(WORK REQUIRED)
Carry on the interview with Joshua Fattal about his imprisonment in Iran, picking up after its last line.

The ProsenPeople

Ten Questions for Joshua Fattal

Thursday, July 10, 2014 | Permalink

by Bob Goldfarb

Bob Goldfarb recently spoke to Joshua Fattal, who co-authored, alongside Shane Bauer and Sarah Shourd, the recently published book A Sliver of Light: Three Americans Imprisoned in Iran, in which they document their experiences.

Bob Goldfarb: How long had you known Shane before you were captured?

Joshua Fattal: We thought we were best friends. We knew each other since we were twenty and had lived together. However, after living in a prison cell with him for a few weeks, I remember reflecting that I actually didn’t know him as well as I thought. We had never seen each other weep nor did we talk emotionally like we did in those weeks.

BG: Your captors figured out from your name that you’re Jewish. And although you aren’t religious, you wrote that you "feel Jewish" What were you feeling?

JF: It’s an identity thing, which means it was about my relationship with myself. I always identified with being Jewish. I guess my parents instilled it so deep in me that I couldn’t just shake it off even though so much of the tribalistic stuff – Jews who think they are smarter than everyone else – always turned me off.

BG: For a period of time you observed the Sabbath in prison as best you could. Did it have a meaning for you there that it doesn’t have when you’re safe at home?

JF: Prison made life miserable, but it also made life meaningful. Six days of the week are for work. The Sabbath is for rest, for creativity, for re-creation. I couldn’t do any of those things. I couldn’t even work during the six days, but by celebrating Shabbat, I honored the fullness of life. It was my feeble attempt to keep life sacred under the most execrable circumstances.

(RECORDS PROVIDED)
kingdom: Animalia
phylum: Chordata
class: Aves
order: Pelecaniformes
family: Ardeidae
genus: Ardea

==

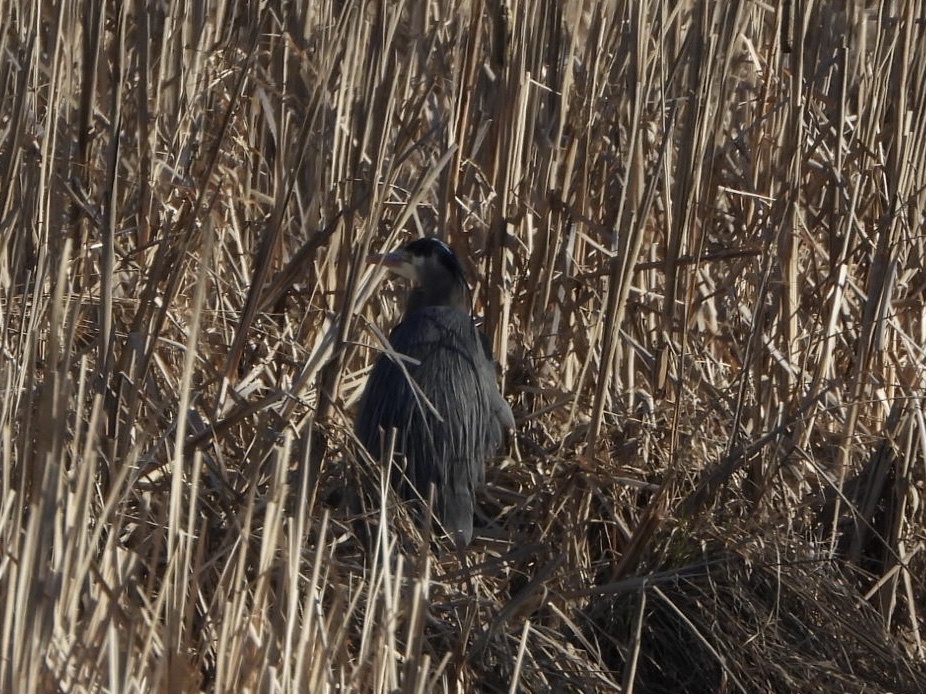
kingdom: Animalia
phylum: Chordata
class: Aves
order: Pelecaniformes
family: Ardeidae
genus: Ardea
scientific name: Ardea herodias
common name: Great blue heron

...

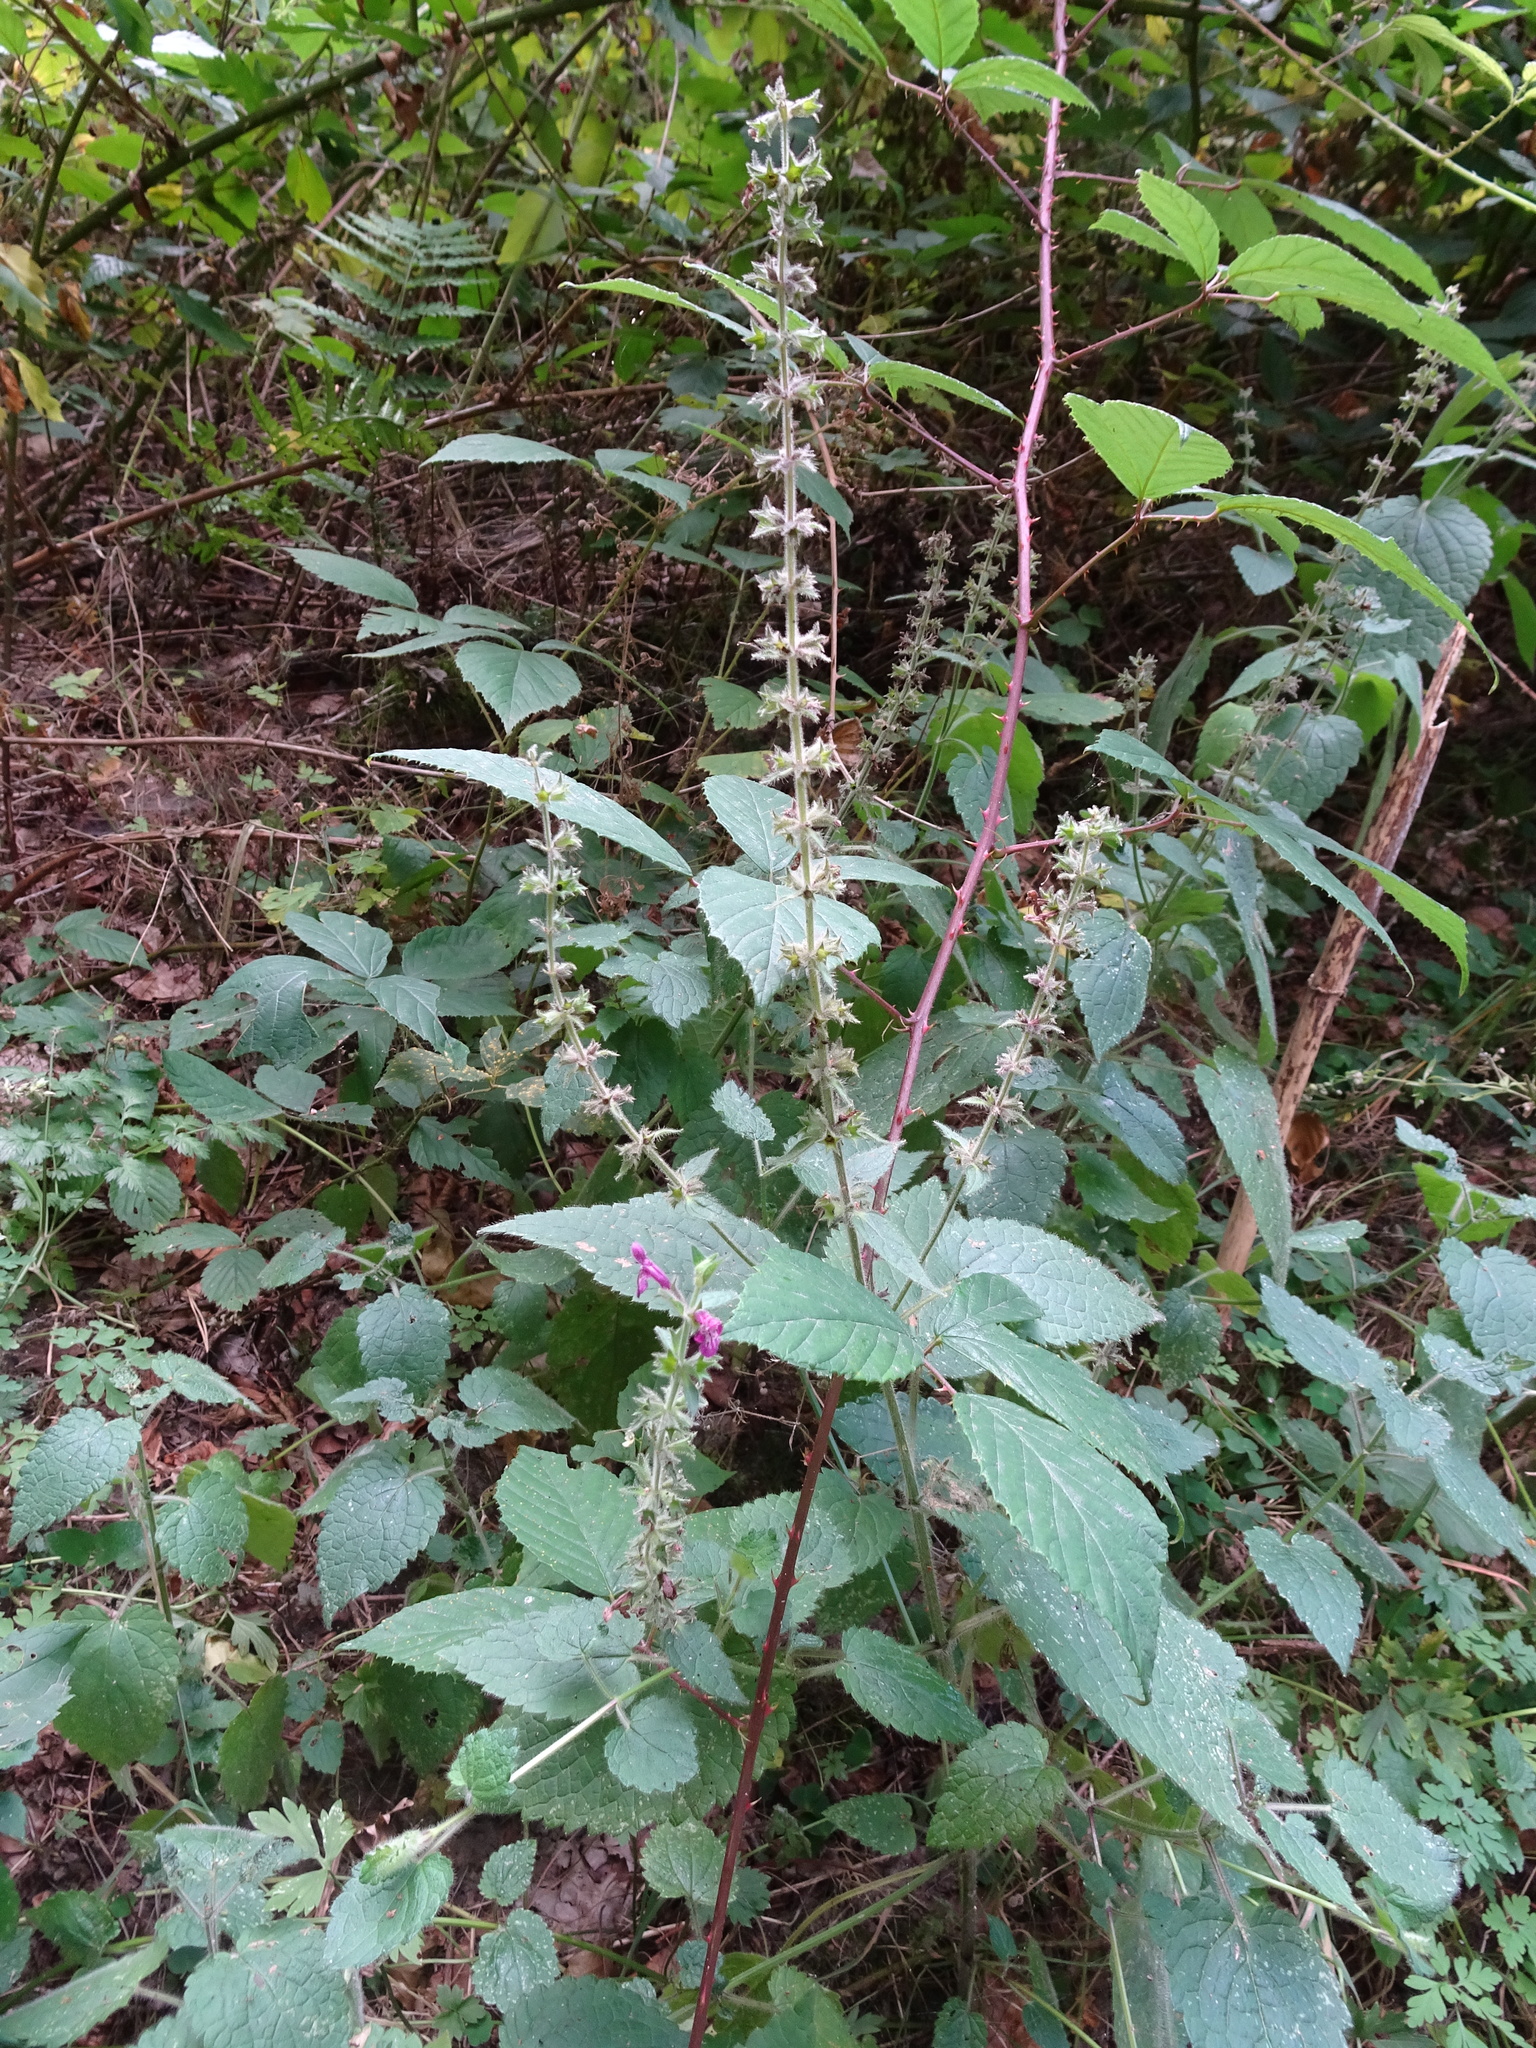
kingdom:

(ANSWER TO THE EXERCISE)
BG: Sarah's emotional suffering seemed especially extreme. After an early hunger strike she is curled up in her cell and in tears, and when a young female guard enters she says "I love you" to this stranger. And there are episodes of screaming, banging her head against the bars of the cell. She feels jealousy and rage. At one point she considered converting to Islam. What made her so vulnerable?

JF: That’s her personality. She’s dramatic like that. I was in hell too, but I’m just less dramatic. As Bob Dylan says, “It’s all right ma, it’s life and life only!”

BG: Sarah also repeatedly tells herself things like “I am made of steel" and “I am determined." Was that true too? Or was she compensating for feeling the opposite?

JF: Jews try to be psychologists. Freud was Jewish. That’s why my book is great for Jews. You get to analyze all three of us.

BG: Is it ever possible to trust a prison guard? What about the empathetic one, Ehsan?

JF: No, it’s never possible, but you have to. Trusting is essential to being human. If you forget the possibility of trust, you forget part of your humanity. I trusted Ehsan’s intentions. Actually, I trusted a lot of their hearts. But I didn’t trust that they’d email my family like I begged them to. Empathy and action are different things. Self-interest is a powerful impulse. Every once in a while, the empathy I invoked translated into a small action, and it made my day. It kept me human.

BG: Everybody is probably guilty of something. Can captors and interrogators gain power over a prisoner by finding that inner guilt? Did yours?

JF: The interrogators didn’t do it. I did it to myself by trying to make sense of my environment. I searched through my life to find things I was worthy of being punished for and tortured myself. Yes, tortured. That is a big part of why solitary confinement is considered torture.

BG: Shane remarked at one point, “These ideas of acceptance, this Buddhist seduction, it’s all bullshit." He felt his life was slipping away because he accepted his situation. How do you feel about the Buddhist idea of acceptance, and negating desire, after your ordeal?

JF: This was one of the problems of being stuck with only books to explain ideas. Shane failed to understand the nuance behind the profound Buddhist concept of acceptance. He simply read the word acceptance and thought it meant submission. However, it is a profound idea that enabled me to let go of constant anger and frustration while simultaneously striving to change our conditions.

BG: All three of you relate incidents where you stood up to the guards and emerged in a stronger position. Would that have happened if you weren’t prisoners with special status? Is it a good strategy outside confinement?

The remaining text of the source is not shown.